Oil prices retreated as a Bloomberg News survey showed that the U.S. will grow at an average 0.7 percent annual pace from July through December, half the gain in the first half of the year. Prices rose in early trading as five days of clashes between Russia and Georgia threaten alternative export routes from Azerbaijan, needed because of a pipeline fire.
Crude oil for September delivery fell 95 cents, or 0.8 percent, to $114.25 a barrel at 11:38 a.m. on the New York Mercantile Exchange. Prices are up 60 percent from a year ago. Futures touched $114.04, the lowest since May 2.
The fire on the Turkish stretch of the Baku-Tbilisi-Ceyhan pipeline was extinguished today following an explosion last week. Georgia is a key link in a U.S.-backed southern energy corridor that connects the Caspian Sea region with world markets, bypassing Russia. The Baku-Tbilisi-Ceyhan pipeline ships Azeri Light crude.
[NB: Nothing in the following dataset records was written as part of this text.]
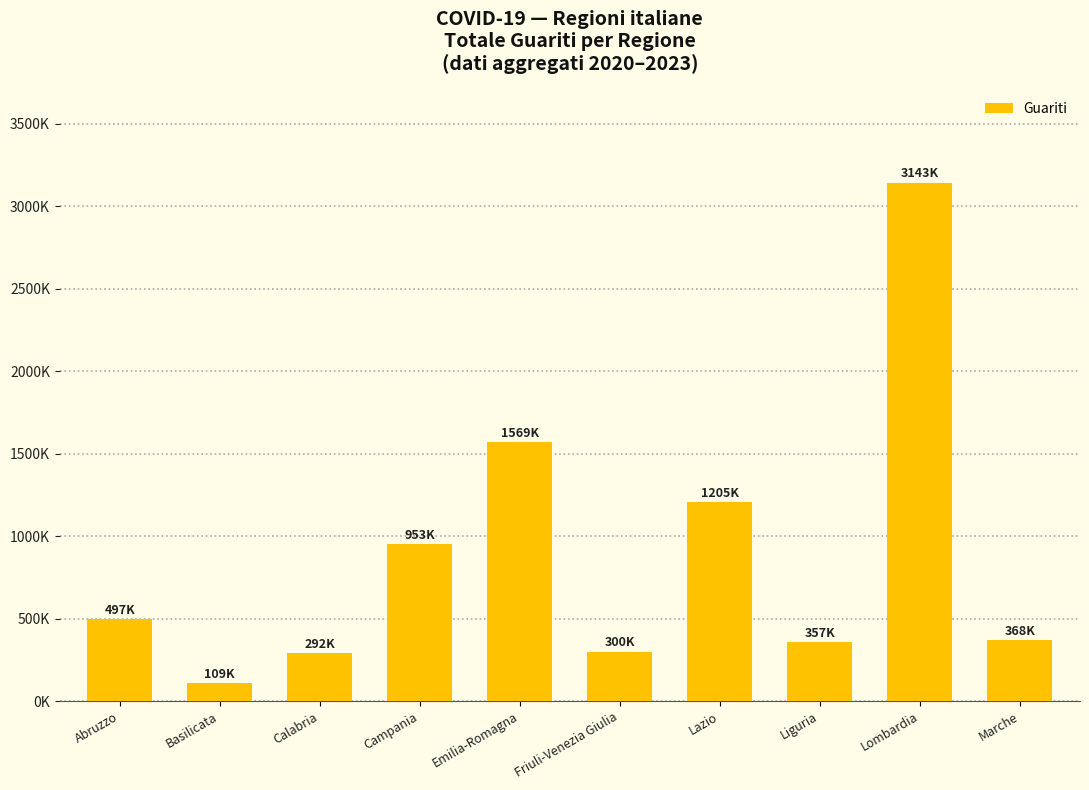

Is it true that the value at Lazio is 1205432?

True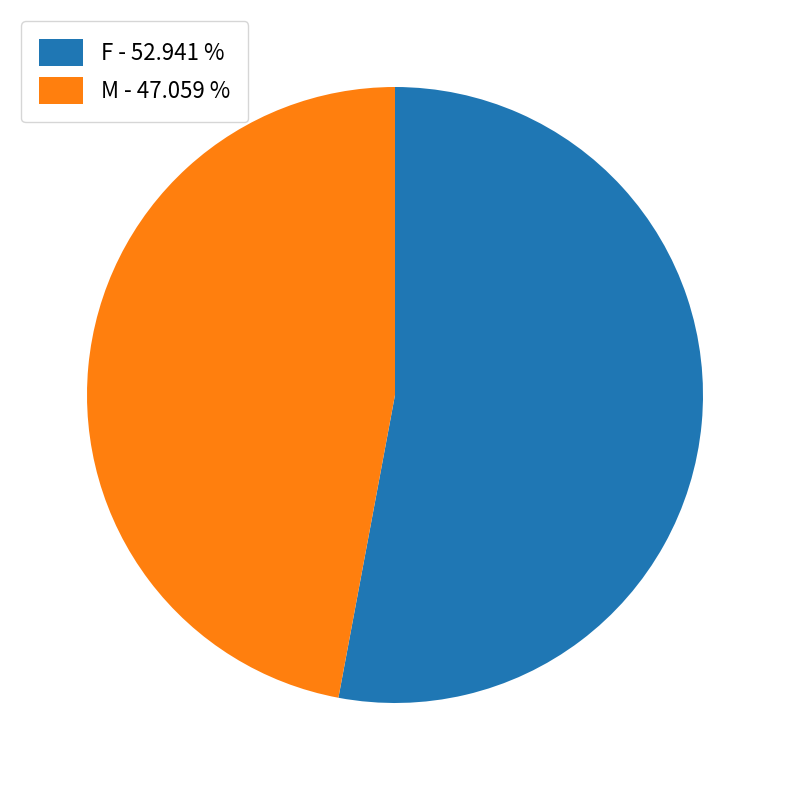

Which slice is the largest?

F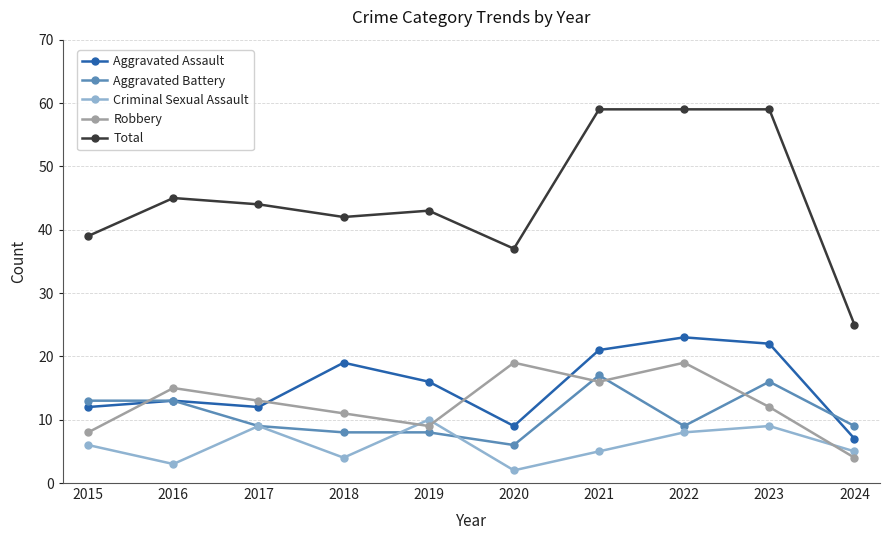

What is the difference between the Total values at 2023 and 2017?

15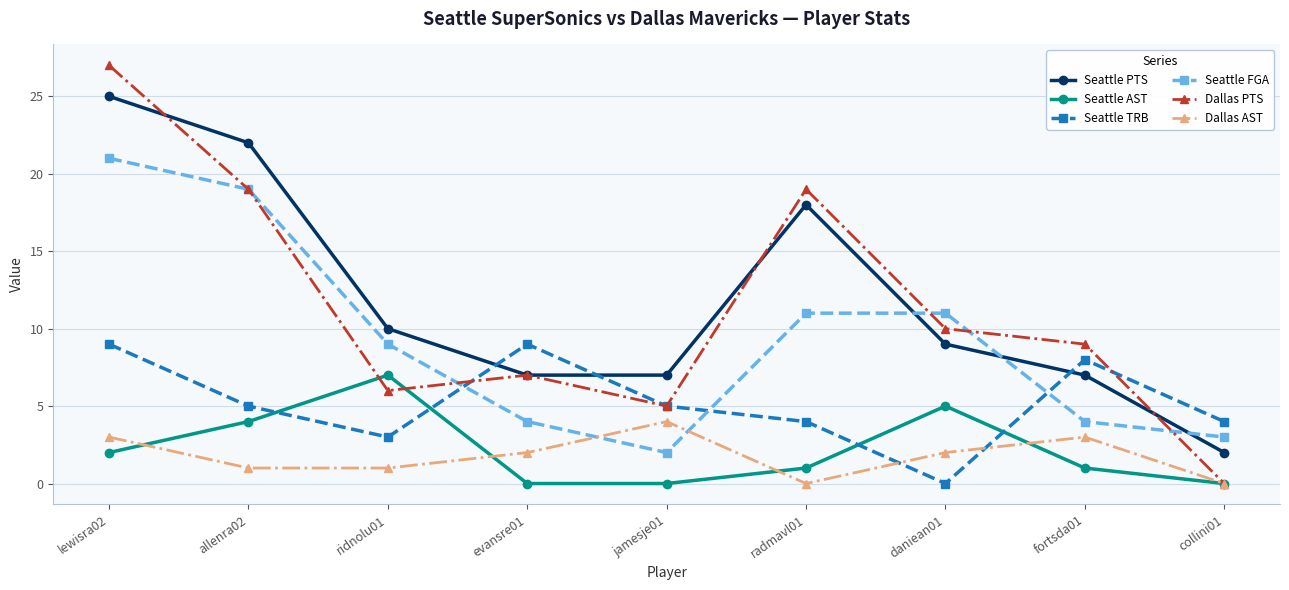

True or false: Dallas AST and Seattle PTS intersect in this chart.

False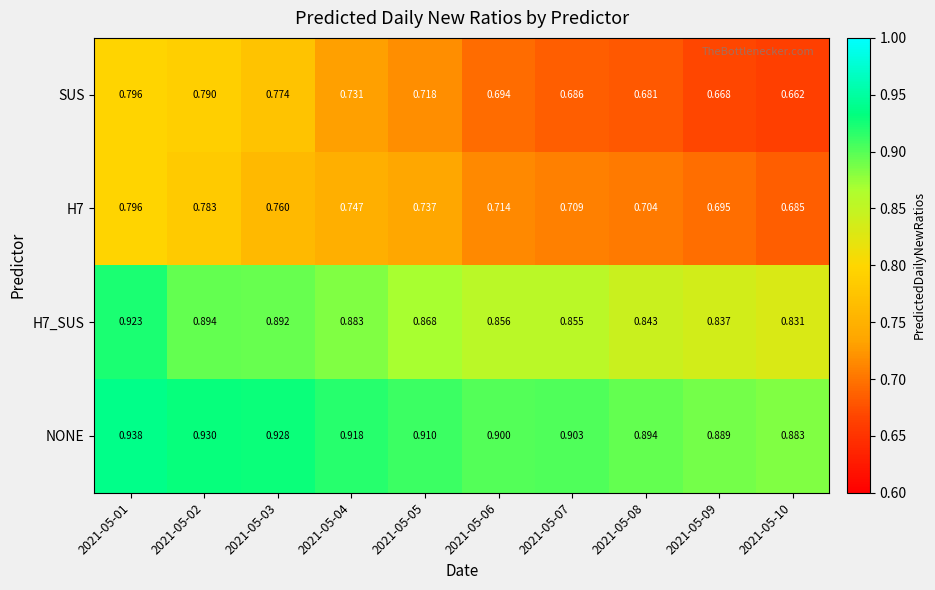

What is the total value across all series at 2021-05-05?

3.2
Oil tankers collecting cargoes from the Georgian port of Batumi moved farther out into the Black Sea after the town was bombed last night, a local shipping agent said.
Tankers moved as much as 15 miles (24 kilometers) out to sea, Batumi-based Garsevan Jorbenadze, a ship agent at TeRo Co. Ltd. who arranges for ships to dock and load, said by phone today. The nearby oil terminal of Supsa, also on the Black Sea, appears to be operational, with one ship waiting to enter the port, he said.
China's July crude-oil imports fell 7 percent to about 3.25 million barrels a day, the lowest since December, the Beijing- based Customs General Administration of China said in a posting on its Web site today. China is the world's second-biggest oil consumer. The U.S. is the biggest.
Brent crude oil for September settlement fell 97 cents, or 0.9 percent, to $112.36 a barrel on London's ICE Futures Europe exchange. Prices dropped to $112.03 today, the lowest for the futures since May 2.